* RECORDS SHOWN *
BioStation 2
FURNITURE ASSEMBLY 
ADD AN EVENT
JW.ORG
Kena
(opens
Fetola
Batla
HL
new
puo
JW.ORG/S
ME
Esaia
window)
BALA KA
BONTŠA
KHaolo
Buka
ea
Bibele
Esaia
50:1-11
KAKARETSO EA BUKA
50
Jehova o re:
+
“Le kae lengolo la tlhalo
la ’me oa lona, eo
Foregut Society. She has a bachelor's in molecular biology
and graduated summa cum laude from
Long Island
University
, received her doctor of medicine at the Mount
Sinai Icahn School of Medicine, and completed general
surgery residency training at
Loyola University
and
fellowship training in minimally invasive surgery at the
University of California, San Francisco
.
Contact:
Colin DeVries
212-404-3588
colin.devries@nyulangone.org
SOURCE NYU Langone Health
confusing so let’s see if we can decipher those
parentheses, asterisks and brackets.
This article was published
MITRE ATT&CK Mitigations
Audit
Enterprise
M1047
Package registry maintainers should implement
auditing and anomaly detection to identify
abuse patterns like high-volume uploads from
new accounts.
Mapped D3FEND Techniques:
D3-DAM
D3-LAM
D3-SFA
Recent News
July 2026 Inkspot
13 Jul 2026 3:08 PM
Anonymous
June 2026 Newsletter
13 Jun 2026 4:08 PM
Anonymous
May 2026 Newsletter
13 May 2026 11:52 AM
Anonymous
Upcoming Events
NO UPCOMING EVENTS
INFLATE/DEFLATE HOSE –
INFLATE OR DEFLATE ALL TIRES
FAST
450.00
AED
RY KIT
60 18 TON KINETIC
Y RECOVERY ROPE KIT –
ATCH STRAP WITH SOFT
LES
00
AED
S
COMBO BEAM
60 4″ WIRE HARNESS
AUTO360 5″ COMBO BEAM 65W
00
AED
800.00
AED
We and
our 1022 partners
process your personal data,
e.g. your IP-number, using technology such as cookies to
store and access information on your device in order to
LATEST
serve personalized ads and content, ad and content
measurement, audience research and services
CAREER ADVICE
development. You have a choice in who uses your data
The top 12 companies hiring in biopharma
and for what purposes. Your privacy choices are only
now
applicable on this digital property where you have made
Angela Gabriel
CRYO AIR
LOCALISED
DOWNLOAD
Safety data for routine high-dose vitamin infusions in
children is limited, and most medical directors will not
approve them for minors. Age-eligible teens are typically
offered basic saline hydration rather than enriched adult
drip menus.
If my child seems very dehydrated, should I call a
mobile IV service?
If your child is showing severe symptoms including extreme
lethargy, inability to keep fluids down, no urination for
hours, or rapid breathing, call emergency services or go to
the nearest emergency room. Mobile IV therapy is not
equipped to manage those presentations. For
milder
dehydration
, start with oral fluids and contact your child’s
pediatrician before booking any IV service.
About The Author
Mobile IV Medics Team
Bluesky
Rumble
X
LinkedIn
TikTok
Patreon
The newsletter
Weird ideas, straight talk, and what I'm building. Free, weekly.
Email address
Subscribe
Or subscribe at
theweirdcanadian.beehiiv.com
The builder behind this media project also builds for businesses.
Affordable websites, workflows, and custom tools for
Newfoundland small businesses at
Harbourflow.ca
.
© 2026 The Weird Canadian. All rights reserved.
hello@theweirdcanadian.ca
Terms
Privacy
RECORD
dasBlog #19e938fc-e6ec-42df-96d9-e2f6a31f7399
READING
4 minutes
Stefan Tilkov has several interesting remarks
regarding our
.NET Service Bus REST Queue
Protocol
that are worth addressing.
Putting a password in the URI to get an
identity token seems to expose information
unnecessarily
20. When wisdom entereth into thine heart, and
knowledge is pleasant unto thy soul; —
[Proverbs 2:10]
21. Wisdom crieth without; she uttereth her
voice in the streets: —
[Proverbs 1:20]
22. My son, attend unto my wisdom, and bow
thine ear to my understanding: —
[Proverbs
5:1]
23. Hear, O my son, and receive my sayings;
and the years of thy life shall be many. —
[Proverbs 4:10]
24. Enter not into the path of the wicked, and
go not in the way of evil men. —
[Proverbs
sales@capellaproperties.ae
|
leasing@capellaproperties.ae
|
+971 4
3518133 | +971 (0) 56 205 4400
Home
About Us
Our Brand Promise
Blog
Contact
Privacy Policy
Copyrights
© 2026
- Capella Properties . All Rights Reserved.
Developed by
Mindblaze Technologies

* PROBLEM REQUIREMENTS *
Copy exactly the line that contains "Stefan Tilkov has several interesting remarks" and all lines after it in the listing above, through the final line, and nothing else.

* EXERCISE OUTPUT *
Stefan Tilkov has several interesting remarks
regarding our
.NET Service Bus REST Queue
Protocol
that are worth addressing.
Putting a password in the URI to get an
identity token seems to expose information
unnecessarily
20. When wisdom entereth into thine heart, and
knowledge is pleasant unto thy soul; —
[Proverbs 2:10]
21. Wisdom crieth without; she uttereth her
voice in the streets: —
[Proverbs 1:20]
22. My son, attend unto my wisdom, and bow
thine ear to my understanding: —
[Proverbs
5:1]
23. Hear, O my son, and receive my sayings;
and the years of thy life shall be many. —
[Proverbs 4:10]
24. Enter not into the path of the wicked, and
go not in the way of evil men. —
[Proverbs
sales@capellaproperties.ae
|
leasing@capellaproperties.ae
|
+971 4
3518133 | +971 (0) 56 205 4400
Home
About Us
Our Brand Promise
Blog
Contact
Privacy Policy
Copyrights
© 2026
- Capella Properties . All Rights Reserved.
Developed by
Mindblaze Technologies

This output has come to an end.